La multiplicité de ces services suscite également une certaine incompréhension des élus locaux, qui préféreraient avoir affaire à un interlocuteur unique.

Le rapport établi par M. Pierre-Rémy Houssin, député de la Charente, chargé par le Gouvernement d'une mission sur " La simplification de l'Etat dans ses relations avec le public et les collectivités locales " souligne l'importance de cette question en relevant que " Rien ne tient plus à coeur aux présidents de conseils généraux et régionaux que l'unité de commandement de l'Etat. Ils souhaitent, autant que faire se peut, n'avoir pour les affaires de l'Etat qu'un seul interlocuteur et cet interlocuteur ne saurait être que le préfet ".

3.- Les insuffisances des conditions de mise en oeuvre du contrôle de légalité et du contrôle financier

Les élus s'interrogent aujourd'hui devant la multiplication des contentieux postérieurs à leurs décisions et devant l'intensification des contrôles effectués par les chambres régionales des comptes, parfois perçus comme " tatillons " ; ils se voient souvent opposer des réglementations dont ils ne connaissaient même pas l'existence. Certains dressent même le constat d'un glissement du contrôle des chambres régionales des comptes vers un contrôle d'opportunité.

Au cours des réunions du groupe de travail, M. Patrice Gélard a regretté, outre certains jugements de pure opportunité, la publicité parfois donnée aux conclusions des chambres avant même que les élus en soient informés.

M. Jean-Patrick Courtois a fait observer que, sans mettre en cause le rôle des chambres régionales des comptes, il n'était pas acceptable que ces juridictions puissent porter des appréciations sur les choix effectués par les assemblées délibérantes.

C'est pour ces raisons que MM. Patrice Gélard et Jean-Patrick Courtois viennent de déposer, avec un certain nombre de nos collègues, une proposition de loi 13( * ) tendant à modifier le code des juridictions financières afin de préciser les compétences des chambres régionales des comptes.

M. Paul Girod a pour sa part rappelé que les modifications relatives aux chambres régionales des comptes, introduites dans la loi du 5 janvier 1988 d'amélioration de la décentralisation, avaient déjà eu pour finalité d'éviter une dérive vers le contrôle d'opportunité.
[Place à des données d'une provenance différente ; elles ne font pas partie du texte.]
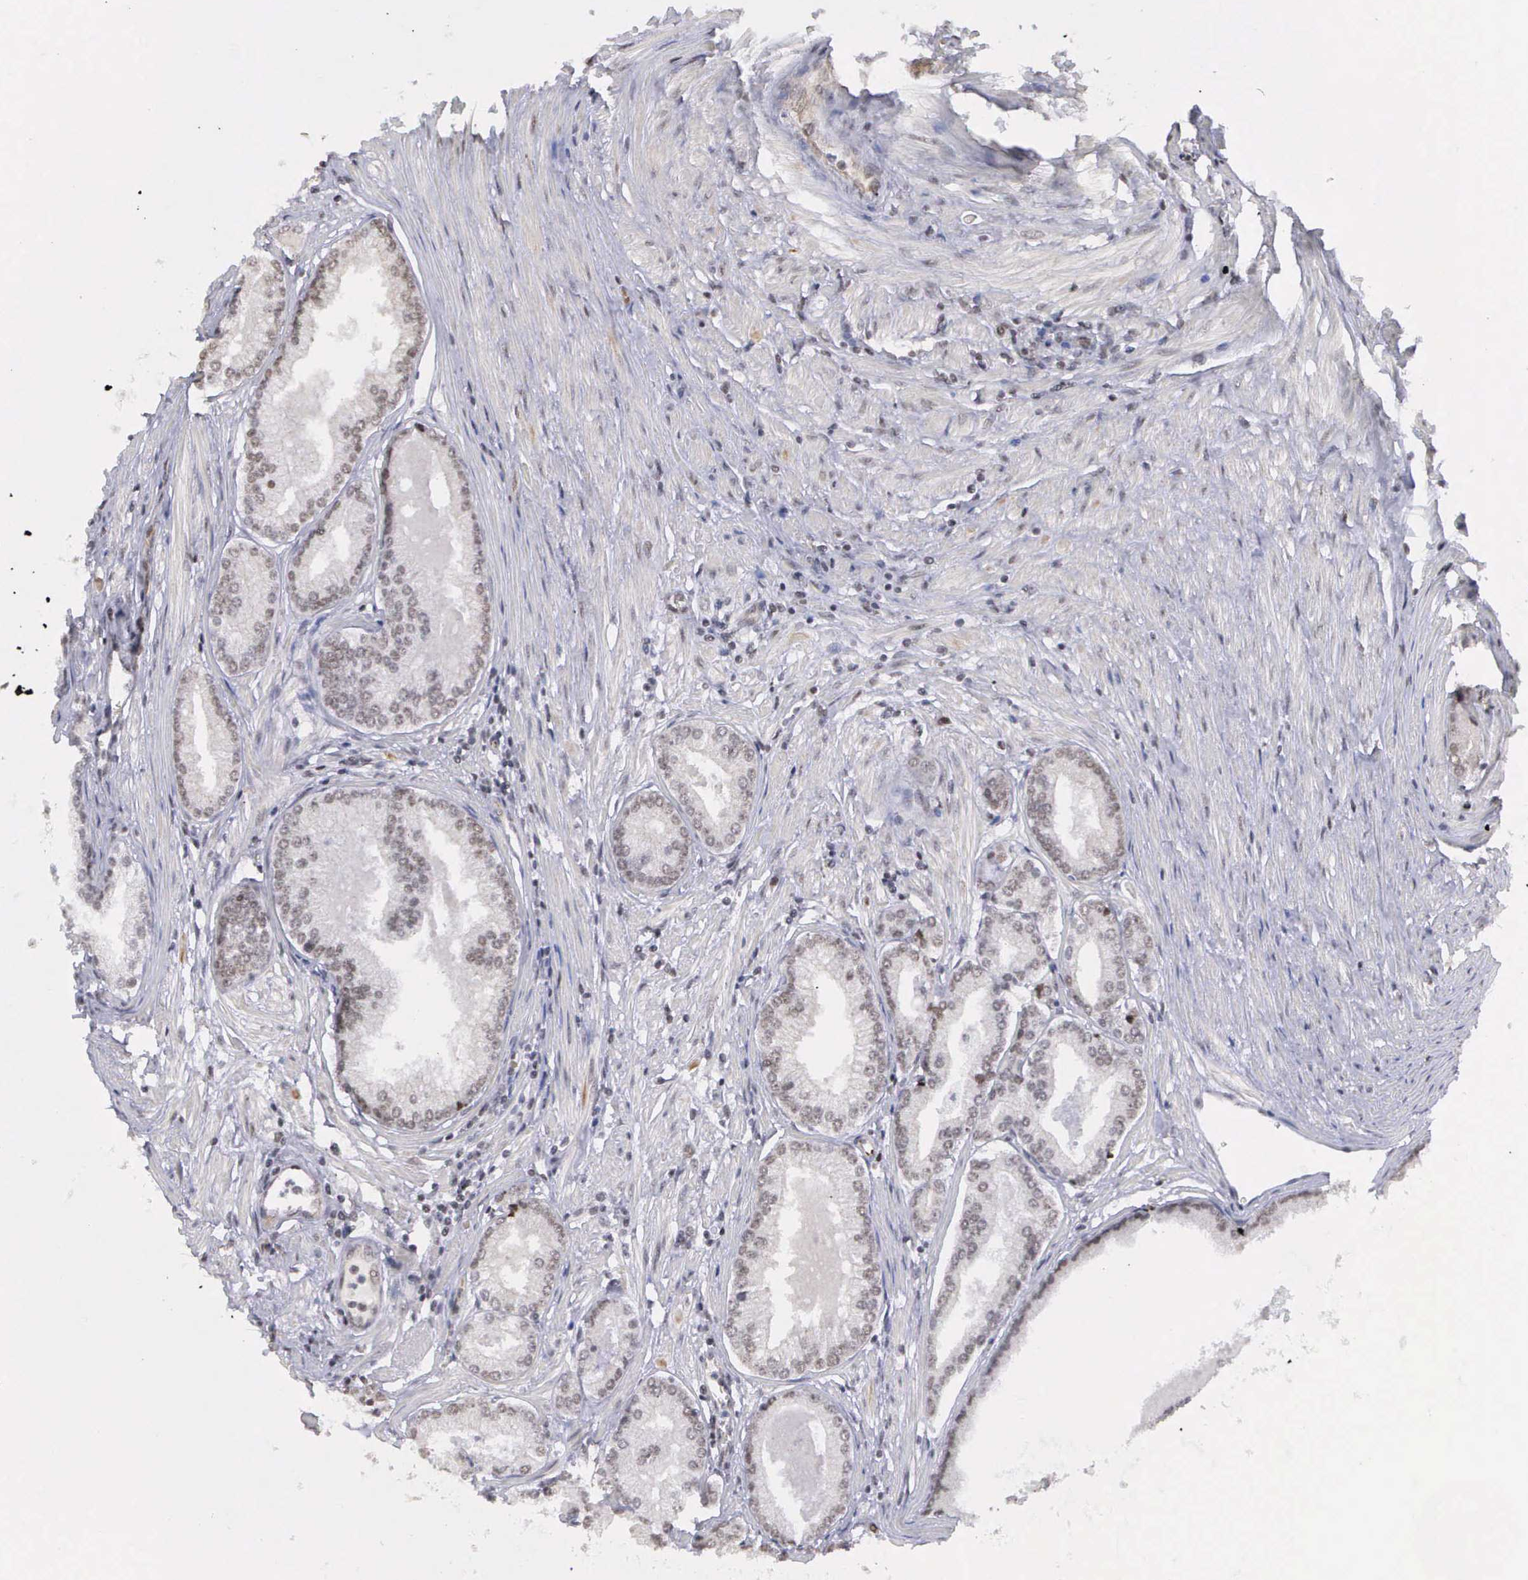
{"staining": {"intensity": "weak", "quantity": "25%-75%", "location": "nuclear"}, "tissue": "prostate cancer", "cell_type": "Tumor cells", "image_type": "cancer", "snomed": [{"axis": "morphology", "description": "Adenocarcinoma, Medium grade"}, {"axis": "topography", "description": "Prostate"}], "caption": "Human adenocarcinoma (medium-grade) (prostate) stained with a brown dye shows weak nuclear positive staining in about 25%-75% of tumor cells.", "gene": "MORC2", "patient": {"sex": "male", "age": 72}}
D'une manière générale, M. Jean-Paul Delevoye a déploré que le développement des contentieux constitue un frein à l'initiative des collectivités et suscite chez les élus une sorte de " crainte a priori ".

La très faible proportion des actes des collectivités locales transmis aux préfets qui sont déférés aux tribunaux administratifs dans le cadre du contrôle de légalité (de 0,29 à 0,34 pour mille entre 1983 et 1992) peut certes s'expliquer par le rôle de conseil joué officieusement en amont par les membres du corps préfectoral auprès des collectivités.

Cependant, les élus locaux ne peuvent avoir qu'une réaction d'incompréhension lorsque leur responsabilité pénale est mise en cause à propos d'actes soumis antérieurement au contrôle de légalité qui n'avaient alors suscité aucune observation.

Après avoir souligné les faiblesses actuelles du contrôle de légalité, le rappport établi par M. Pierre Fauchon au nom du groupe de travail de la commission des Lois du Sénat sur la responsabilité pénale des élus locaux, sous la présidence de M. Jean-Paul Delevoye 14( * ) estimait à cet égard que " les autorités locales à défaut d'être prémunies contre le recours d'un tiers ou contre une action pénale pourraient être fondées à considérer le contrôle de légalité comme un indicateur fiable de la valeur juridique de leurs actes ".

Interrogeant récemment le Garde des Sceaux sur ce sujet par la voie d'une question écrite datée du 23 mai 1996, le président Jacques Larché faisait ainsi observer que " la discordance de points de vue entre le préfet et le procureur de la République sur un même acte fait naître chez les élus locaux un sentiment d'insécurité juridique particulièrement préjudiciable au bon fonctionnement des collectivités territoriales ".

On aboutit, en outre, à une sorte de confusion dans la définition et la mise en oeuvre du champ des contrôles juridictionnels exercés respectivement par le juge administratif et par le juge répressif voire par les juridictions financières, lesquelles peuvent subrepticement étendre leur contrôle dans un domaine qui relève normalement des juridictions administratives à travers le contrôle de légalité.